The Congressional Budget Office estimates that the expansion of the benefits package would raise the cost of premiums from an average of $4,824 for singles and $13,375for families to $7,800 for singles and $19,200 for families who get insurance through small businesses in 2016. For singles and families getting insurance through large benefits, premiums would rise to $7,300 and $20,100 respectively.
This increase could be avoided if people were permitted to choose a minimal, instead of a comprehensive plan. Then insurance companies could compete to offer lower-priced plans, possibly in combination with tax-free accounts for routine care, encouraging people to shop around for lower-priced services.
Insurance companies would have to cover anyone.

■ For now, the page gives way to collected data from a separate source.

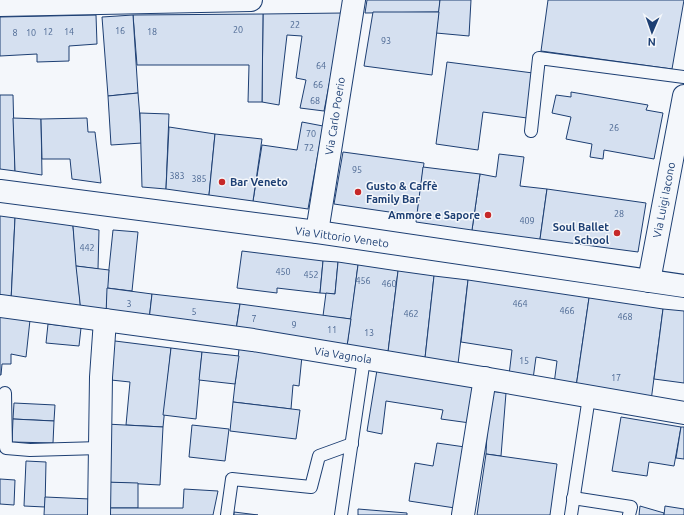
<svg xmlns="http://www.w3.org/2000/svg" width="684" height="515" font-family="Ubuntu,sans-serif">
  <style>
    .building { fill: #d5e0f0; stroke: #1d3f73 }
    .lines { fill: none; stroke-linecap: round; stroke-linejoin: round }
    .lane-casing { stroke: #1d3f73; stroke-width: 14 }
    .street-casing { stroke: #1d3f73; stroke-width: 24 }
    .secondary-casing { stroke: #1d3f73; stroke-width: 24 }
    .primary-casing { stroke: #1d3f73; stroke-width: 24 }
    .lane { stroke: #f4f7fb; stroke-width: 12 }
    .street { stroke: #f4f7fb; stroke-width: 22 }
    .secondary { stroke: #f4f7fb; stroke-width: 22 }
    .primary { stroke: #f4f7fb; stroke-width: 22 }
    .poi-dot { fill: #c62828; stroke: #f4f7fb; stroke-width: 1.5 }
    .labels { text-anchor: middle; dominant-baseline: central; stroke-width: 3; stroke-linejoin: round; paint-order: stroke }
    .number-label { font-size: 9px; fill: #4b6792 }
    .street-label { font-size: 11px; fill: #1d3f73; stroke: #f4f7fb }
    .poi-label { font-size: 11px; font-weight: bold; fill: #1d3f73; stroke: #f4f7fb; text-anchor: start }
  </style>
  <rect width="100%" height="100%" fill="#f4f7fb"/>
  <g class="building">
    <path d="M367 0H440L439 12 365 13Z"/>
    <path d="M440 0H471L469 36 436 33Z"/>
    <path d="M548 0H684L672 69 541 51Z"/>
    <path d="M373 12H439L432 75 364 66Z"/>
    <path d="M343 13 324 111 300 108 306 80 296 78 302 36 287 35 279 105 262 102 263 14Z"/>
    <path d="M263 14 262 102H248L249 65H137L133 15Z"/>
    <path d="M96 15 97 44 69 46V61L37 62V54L0 56V17Z"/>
    <path d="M133 15 138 93 108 96 102 17Z"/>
    <path d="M447 62 533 73 527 118 483 112 478 150 436 144Z"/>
    <path d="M571 92 648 105 646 110 663 113 654 159 604 150 603 159 590 157 592 144 566 139 571 117 552 113 556 95 571 97Z"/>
    <path d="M138 93 142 143 111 145 108 96Z"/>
    <path d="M0 95H13L15 171 0 169Z"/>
    <path d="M140 113 169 114 166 189 142 187Z"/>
    <path d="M13 118 41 119 42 175 15 171Z"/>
    <path d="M87 118 88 132H95L101 183 72 179 70 159H42L41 119Z"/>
    <path d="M302 122 323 126 308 209 253 201 262 145 297 150Z"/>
    <path d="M169 127 215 134 209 195 166 189Z"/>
    <path d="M215 134 262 139 253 201 209 195Z"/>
    <path d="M343 152 424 163 417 216 334 204Z"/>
    <path d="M499 154 524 157 520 186 547 189 540 239 472 230 480 174 496 177Z"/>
    <path d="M423 167 480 174 472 230 416 222Z"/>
    <path d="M547 189 646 203 638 252 540 239Z"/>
    <path d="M0 216 15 218 11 301 0 300Z"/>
    <path d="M15 218 73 226 81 312 11 301Z"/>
    <path d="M73 226 99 230 98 269 76 266Z"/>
    <path d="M113 230 138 232 132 291 107 288Z"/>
    <path d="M242 251 323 261 320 293 277 288V293L237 288Z"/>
    <path d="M323 261 338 262 335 294 320 293Z"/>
    <path d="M338 262 358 265 351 319 323 316 326 293 335 294Z"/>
    <path d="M358 265 398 271 388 352 347 346Z"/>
    <path d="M76 266 109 270 106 315 81 312Z"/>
    <path d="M398 271 434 276 425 358 388 352Z"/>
    <path d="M434 276 468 280 458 364 425 358Z"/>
    <path d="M468 280 589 298 576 387 554 384 557 361 536 357 533 379 509 375 512 350 461 342Z"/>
    <path d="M107 288 152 294 149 320 106 315Z"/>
    <path d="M152 294 240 304 236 330 149 320Z"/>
    <path d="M589 298 663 309 651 401 576 387Z"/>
    <path d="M240 304 351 319 347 346 236 330Z"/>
    <path d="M663 309 684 311V383L654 379Z"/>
    <path d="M0 316 30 320 26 357 11 354V364H2L1 375H0Z"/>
    <path d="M48 324 81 328 79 346 46 343Z"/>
    <path d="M107 340 171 348 163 427 126 425 130 382 111 380Z"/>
    <path d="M171 348 202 352 196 419 163 415Z"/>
    <path d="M239 349 302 356 299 386 293 385 291 409 233 402Z"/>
    <path d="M202 352 239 356 235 384 199 380Z"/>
    <path d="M377 370 476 385 470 423 441 419 443 410 386 401 382 434 367 431Z"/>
    <path d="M489 391 506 393 501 456 486 454Z"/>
    <path d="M233 402 300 410 296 439 230 431Z"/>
    <path d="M14 403 55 405 54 421 13 419Z"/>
    <path d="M621 417 681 427 674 466 649 462 647 476 612 471Z"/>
    <path d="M13 419 54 421 53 443 12 442Z"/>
    <path d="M106 424 163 427 160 485 104 482Z"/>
    <path d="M192 425 229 429 225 461 189 457Z"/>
    <path d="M681 427H684V459L676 458Z"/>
    <path d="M437 443 465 447 455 508 409 501 415 463 433 466Z"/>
    <path d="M486 454 557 464 550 515H477Z"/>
    <path d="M26 461 46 462 45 507 24 506Z"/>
    <path d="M0 479 15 480 14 505 0 504Z"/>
    <path d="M104 482 138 483V508H103Z"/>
    <path d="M184 489 218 491 213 515H103V508H183Z"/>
    <path d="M45 497 90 499 89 515H44Z"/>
    <path d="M640 506 664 513V515H639Z"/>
    <path d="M665 506 684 509V515H664Z"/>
    <path d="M358 509 407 513V515H358Z"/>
    <path d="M234 512 258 515H234Z"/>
  </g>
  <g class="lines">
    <defs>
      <g id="lane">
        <path d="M531 131 539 58 684 77"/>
        <path d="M5 393 6 448 30 450 100 448"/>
        <path d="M573 498 631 507 629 515"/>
        <path d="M227 515 232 479 311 487 319 456 352 444"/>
        <path d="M341 515 364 359"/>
        <path d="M571 515 589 397"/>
      </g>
      <g id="street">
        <path d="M0 5 251 0"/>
        <path d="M317 232 354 0"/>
        <path d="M0 306 253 340 489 379 684 413"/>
        <path d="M99 515 101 377 105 320"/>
        <path d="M463 515 485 378"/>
      </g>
      <path id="secondary" d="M649 281 684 96"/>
      <path id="primary" d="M0 191 317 232 684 286"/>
    </defs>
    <use href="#lane" class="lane-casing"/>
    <use href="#street" class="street-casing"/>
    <use href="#secondary" class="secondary-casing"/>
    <use href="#primary" class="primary-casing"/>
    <use href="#lane" class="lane"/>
    <use href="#street" class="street"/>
    <use href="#secondary" class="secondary"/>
    <use href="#primary" class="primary"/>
  </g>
  <g class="poi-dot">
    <circle cx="222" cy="182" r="4"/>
    <circle cx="358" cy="192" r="4"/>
    <circle cx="488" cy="215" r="4"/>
    <circle cx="617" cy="233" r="4"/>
  </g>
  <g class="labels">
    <g class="number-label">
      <text x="295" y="25">22</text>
      <text x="238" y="30">20</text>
      <text x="120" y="31">16</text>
      <text x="48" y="32">12</text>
      <text x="69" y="32">14</text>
      <text x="152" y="32">18</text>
      <text x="15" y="33">8</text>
      <text x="31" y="33">10</text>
      <text x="386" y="41">93</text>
      <text x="321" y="66">64</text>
      <text x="318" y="85">66</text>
      <text x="315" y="101">68</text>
      <text x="614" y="128">26</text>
      <text x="311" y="134">70</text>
      <text x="309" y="148">72</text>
      <text x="357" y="170">95</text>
      <text x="177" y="176">383</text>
      <text x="199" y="179">385</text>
      <text x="619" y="214">28</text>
      <text x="527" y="221">409</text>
      <text x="87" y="248">442</text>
      <text x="283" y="272">450</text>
      <text x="311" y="275">452</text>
      <text x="363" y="281">456</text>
      <text x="389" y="284">460</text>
      <text x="129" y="304">3</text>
      <text x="520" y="304">464</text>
      <text x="567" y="311">466</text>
      <text x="194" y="312">5</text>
      <text x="411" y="314">462</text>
      <text x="625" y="317">468</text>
      <text x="254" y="319">7</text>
      <text x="294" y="325">9</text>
      <text x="332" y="330">11</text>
      <text x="369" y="333">13</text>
      <text x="524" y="361">15</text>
      <text x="616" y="378">17</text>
    </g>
    <g class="street-label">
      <text transform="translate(335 116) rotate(-81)">Via Carlo Poerio</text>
      <text transform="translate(664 200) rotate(-79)">Via Luigi Iacono</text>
      <text transform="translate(342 237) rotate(8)">Via Vittorio Veneto</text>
      <text transform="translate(343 355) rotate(9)">Via Vagnola</text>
    </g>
    <g class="poi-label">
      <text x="230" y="182">Bar Veneto</text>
      <text x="366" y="186">Gusto &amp; Caffè<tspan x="366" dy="13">Family Bar</tspan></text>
      <text x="480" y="215" text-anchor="end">Ammore e Sapore</text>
      <text x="609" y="227" text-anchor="end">Soul Ballet<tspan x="609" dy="13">School</tspan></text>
    </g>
  </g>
  <g transform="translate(652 32) rotate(182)" stroke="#f4f7fb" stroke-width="3" paint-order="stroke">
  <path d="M0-3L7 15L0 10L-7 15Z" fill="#1d3f73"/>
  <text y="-6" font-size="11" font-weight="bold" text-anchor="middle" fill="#1d3f73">N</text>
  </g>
</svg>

Another factor that would drive up premiums is the requirement that insurance companies cover everyone with a narrow range of premiums, no matter how sick. The result would be to shift premiums from older to younger people.
Not only would people have less incentive to keep themselves healthy, but they would have no reason to sign up for the already-expensive insurance, opting to pay Congress’s modest, proposed penalties, and sign up only when sick. So the pool of insured people would be weighted towards the sick.
The Senate penalty, $750, is mild compared to the cost of premiums. In the House bill, the penalty is 2.5% of income, up to the cost of the plan, but this fee is waived for those who cannot afford it. It would be rational for many, and not just low-wage earners, not to sign up until they were sick, further raising the cost of care.
Health reform is costly, and would add to the federal deficit. The White House already predicts that debt as a percent of GDP will reach 76% in 2019, and health reform will make our deficits even larger.
Health “reform” would be funded by some combination of new tax increases, either on expensive health plans or on income, and Medicare spending cuts, totaling $493 billion in the Senate bill and $571 billion in the House bill. These Medicare cuts are never going to take place, and so health reform would be another contribution to the rapidly-growing deficit.
Congress has consistently broken its own laws on cuts for Medicare. Since 2002, Medicare reimbursements to physicians were supposed to be reduced, but each time Congress has passed laws nullifying the cuts because reducing payments is unpopular. Meanwhile, Medicare received $198 billion from general revenues last year, a rising trend. The idea that Congress will cut Medicare reimbursements is implausible.
Comparative effectiveness boards would stifle innovation. Both bills rely on boards of doctors that would recommend drugs and procedures based on cost effectiveness. The way this works in many other countries is that certain drugs are permitted and others are not. This would discourage the development of differentiated drugs that are tailored to small numbers of patients, worsening America’s international competitiveness in the fields of medical devices and pharmaceuticals.
Faced with declining approval ratings, Mr. Obama is twisting the facts to scare the Senate into voting for health “reform” and the public into backing it. But the steadily-dwindling support for the proposed bills shows that Americans aren’t fooled.